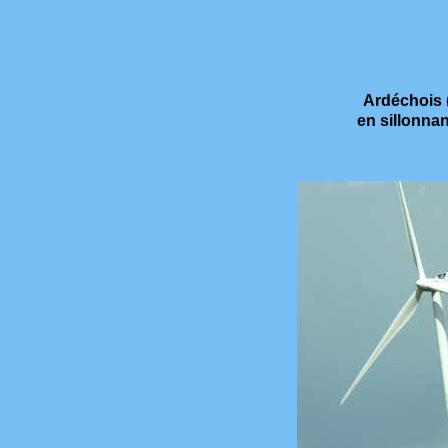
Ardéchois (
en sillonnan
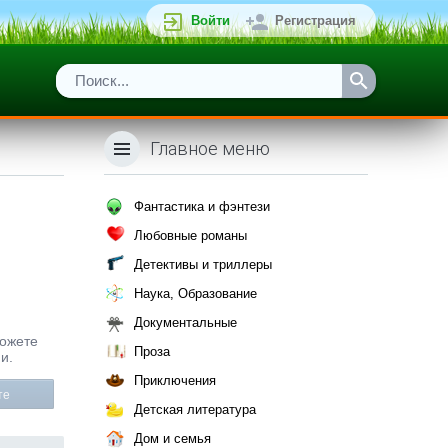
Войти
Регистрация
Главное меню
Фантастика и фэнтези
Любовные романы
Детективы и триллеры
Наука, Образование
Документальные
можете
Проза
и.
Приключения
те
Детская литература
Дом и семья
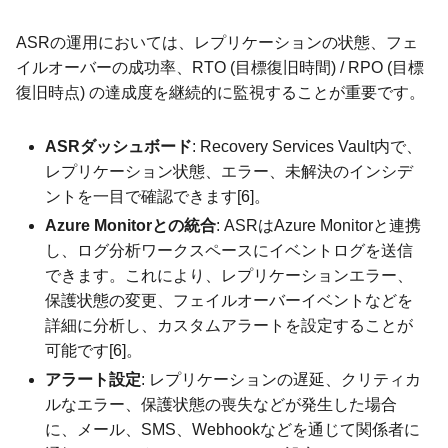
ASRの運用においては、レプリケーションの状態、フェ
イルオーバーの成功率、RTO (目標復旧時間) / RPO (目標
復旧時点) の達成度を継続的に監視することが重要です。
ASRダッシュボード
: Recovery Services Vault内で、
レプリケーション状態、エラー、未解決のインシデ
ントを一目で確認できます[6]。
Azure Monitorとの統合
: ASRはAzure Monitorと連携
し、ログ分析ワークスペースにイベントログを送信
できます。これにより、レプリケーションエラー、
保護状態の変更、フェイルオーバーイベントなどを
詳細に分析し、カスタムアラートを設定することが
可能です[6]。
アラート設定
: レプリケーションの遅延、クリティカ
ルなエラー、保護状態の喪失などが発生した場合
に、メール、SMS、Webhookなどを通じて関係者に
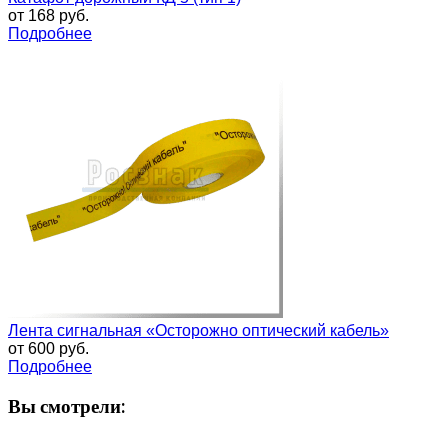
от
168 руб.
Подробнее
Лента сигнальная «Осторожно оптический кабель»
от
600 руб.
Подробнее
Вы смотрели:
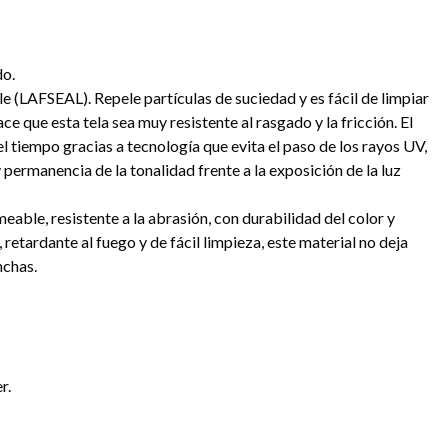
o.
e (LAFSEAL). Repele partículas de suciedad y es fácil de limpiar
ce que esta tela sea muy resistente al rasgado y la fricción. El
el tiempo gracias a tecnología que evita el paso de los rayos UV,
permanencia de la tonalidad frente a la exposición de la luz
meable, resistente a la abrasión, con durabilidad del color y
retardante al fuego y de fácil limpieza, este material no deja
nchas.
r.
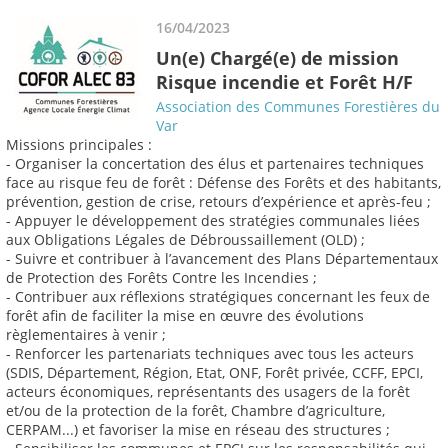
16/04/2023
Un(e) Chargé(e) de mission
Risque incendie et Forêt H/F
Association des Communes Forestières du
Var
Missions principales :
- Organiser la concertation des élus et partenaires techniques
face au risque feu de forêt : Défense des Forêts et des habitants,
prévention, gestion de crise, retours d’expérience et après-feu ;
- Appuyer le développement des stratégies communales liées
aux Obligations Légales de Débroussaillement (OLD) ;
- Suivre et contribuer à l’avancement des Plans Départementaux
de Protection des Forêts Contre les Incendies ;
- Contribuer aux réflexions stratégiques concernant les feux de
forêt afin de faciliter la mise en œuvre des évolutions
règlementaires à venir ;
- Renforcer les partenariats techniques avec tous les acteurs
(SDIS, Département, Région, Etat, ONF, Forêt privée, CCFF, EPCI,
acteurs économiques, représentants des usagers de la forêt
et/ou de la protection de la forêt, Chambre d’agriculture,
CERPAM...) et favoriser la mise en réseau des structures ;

* * * * *

### WRITTEN TASK
Reproduce only the lines running from the one with "(SDIS, Département, Région, Etat, ONF, Forêt" through the final line of the listing above, both ends included.

### ANSWER TO THE PROBLEM
(SDIS, Département, Région, Etat, ONF, Forêt privée, CCFF, EPCI,
acteurs économiques, représentants des usagers de la forêt
et/ou de la protection de la forêt, Chambre d’agriculture,
CERPAM...) et favoriser la mise en réseau des structures ;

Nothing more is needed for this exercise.